The Federal prosecutors have reportedly seized nearly $50 million of Sam Bankman-Fried, former CEO of FTX, from the account of Farmington State Bank, a small institution based in the tiny town of Farmington, Washington, according to a January 23rd report.
The bank, which had previously been known for its specialization in agricultural loans to farmers, had been acquired by Alameda Research, a trading firm owned by Sam Bankman-Fried, for $11.5 million just last year.
However, it appears that the bank’s association with Bankman-Fried has now led to its undoing, as prosecutors have seized the funds as part of an effort to track down nearly $700 million worth of assets for forfeiture. SBF of FTX himself has pleaded not guilty to eight charges of fraud and is scheduled to face trial in October.
It’s worth noting that Farmington State Bank was a relatively unknown entity before SBF’s acquisition. With just three employees and no online banking or credit card services, it was the 26th-smallest bank in the US out of around 4,800.
The bank did rebrand itself as “Moonstone Bank” just before Alameda’s investment, and its website suggested that it wanted to “support the evolution of next-generation finance,” but it didn’t mention cryptocurrency specifically.
It remains to be seen how this development will impact Alameda Research and Deltec International Group, the parent company of Farmington State Bank, which had reportedly received a $50 million loan from FTX. The situation is certainly one to keep an eye on as it unfolds.

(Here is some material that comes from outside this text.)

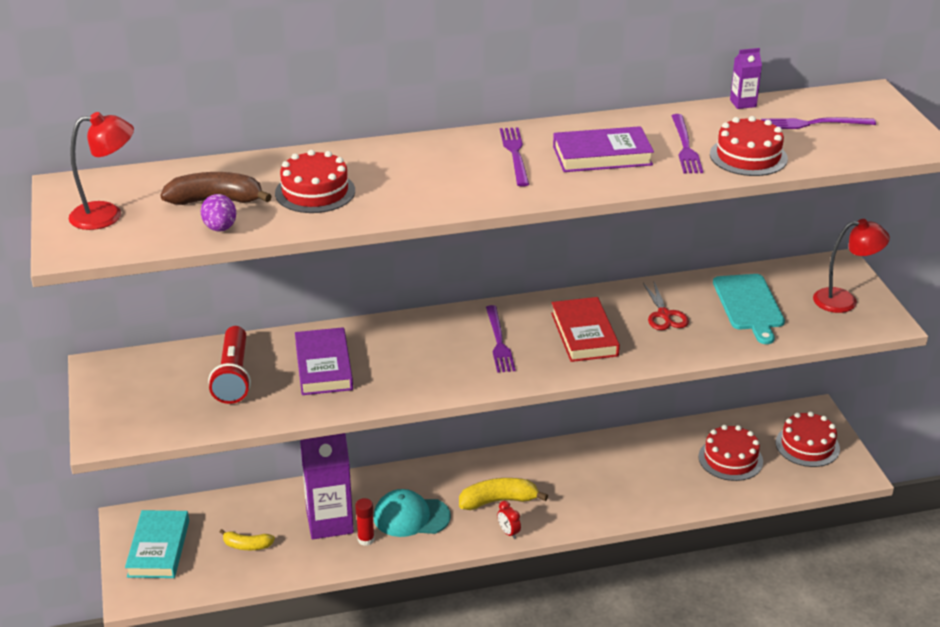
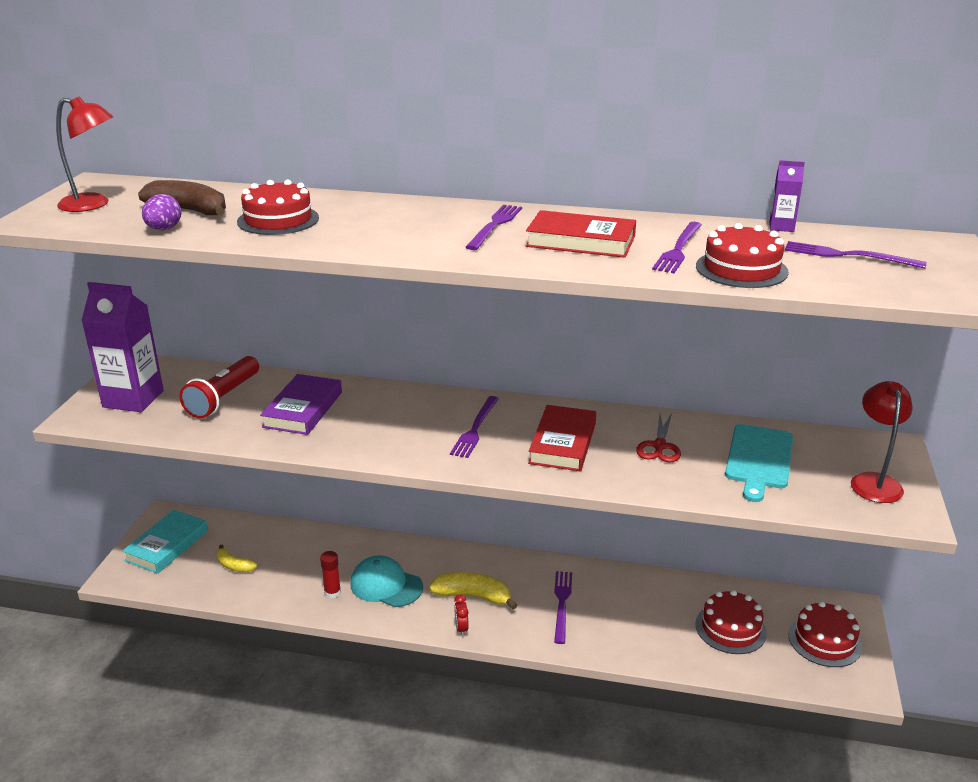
camera: 25 degrees right, 5 degrees down
(329, 522) = (315, 568): purple carton -> purple carton (133, 399)
(580, 482) = (562, 603): none -> purple fork
(602, 156) = (581, 241): purple book -> red book
(844, 300) = (874, 481): red lamp -> red lamp turned 105 degrees counterclockwise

BlockFi’s Billion-Dollar Ties To FTX
BlockFi, the once high-flying crypto lender, has been revealed to have had over $1.2 billion in assets tied up with Sam Bankman-Fried’s FTX and Alameda Research, according to mistakenly uploaded financials.

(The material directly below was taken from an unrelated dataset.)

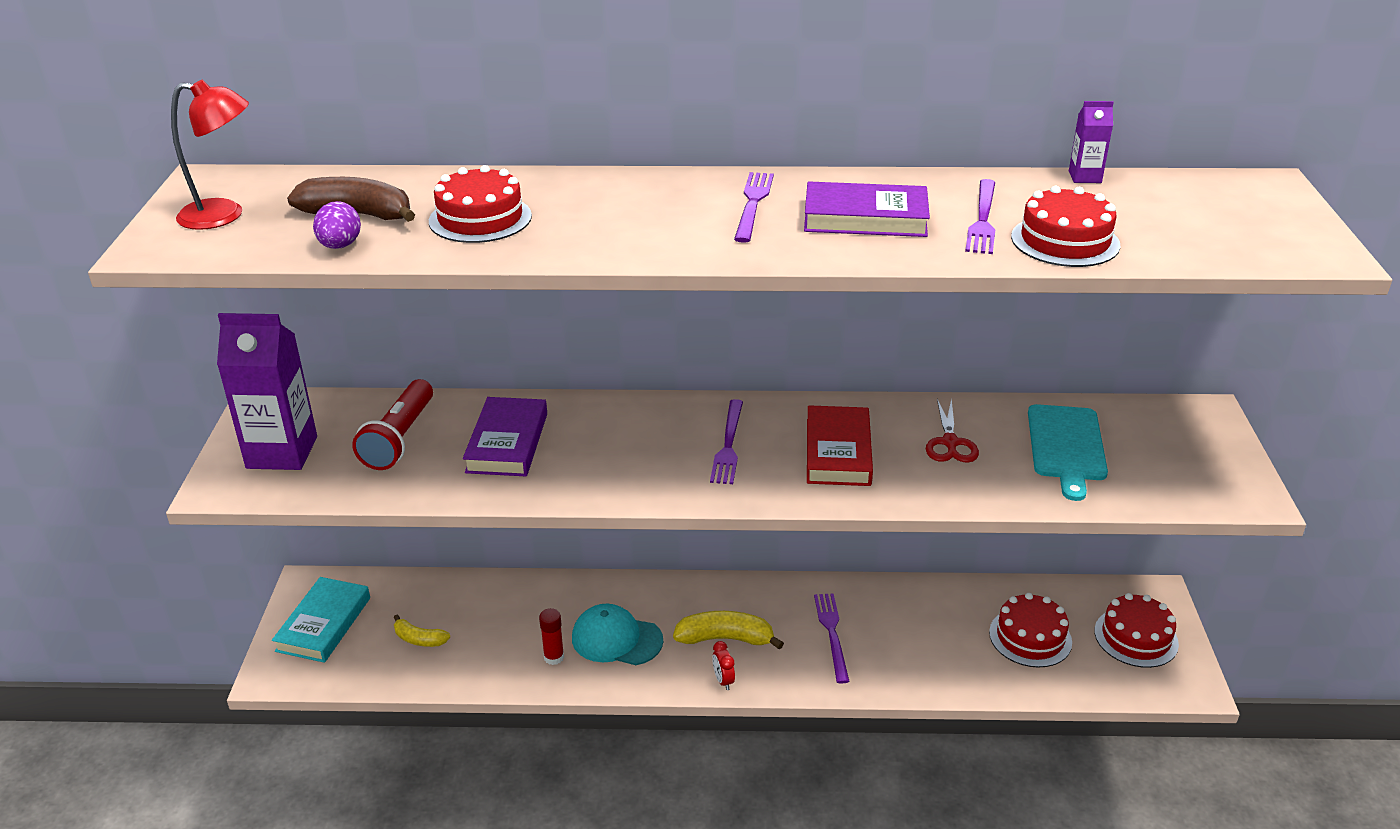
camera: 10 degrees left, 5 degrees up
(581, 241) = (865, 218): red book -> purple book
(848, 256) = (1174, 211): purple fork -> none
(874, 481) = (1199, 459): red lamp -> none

The company filed for bankruptcy protection in late November and had greater exposure to FTX. The unredacted BlockFi filing shows $415.9 million worth of assets linked to FTX and $831.3 million in loans to Alameda as of January 14th.
Bankman-Fried’s firms were wrapped in FTX’s November bankruptcy, which reeled the crypto markets. Lawyers for BlockFi had previously stated that the loan to Alameda was valued at $671 million, with an additional $355 million in digital assets frozen on the FTX platform.
However, the financial presentation was assembled by M3 Partners, an advisor to the creditor committee, and is entirely composed of BlockFi clients who are owed money by the bankrupt lender.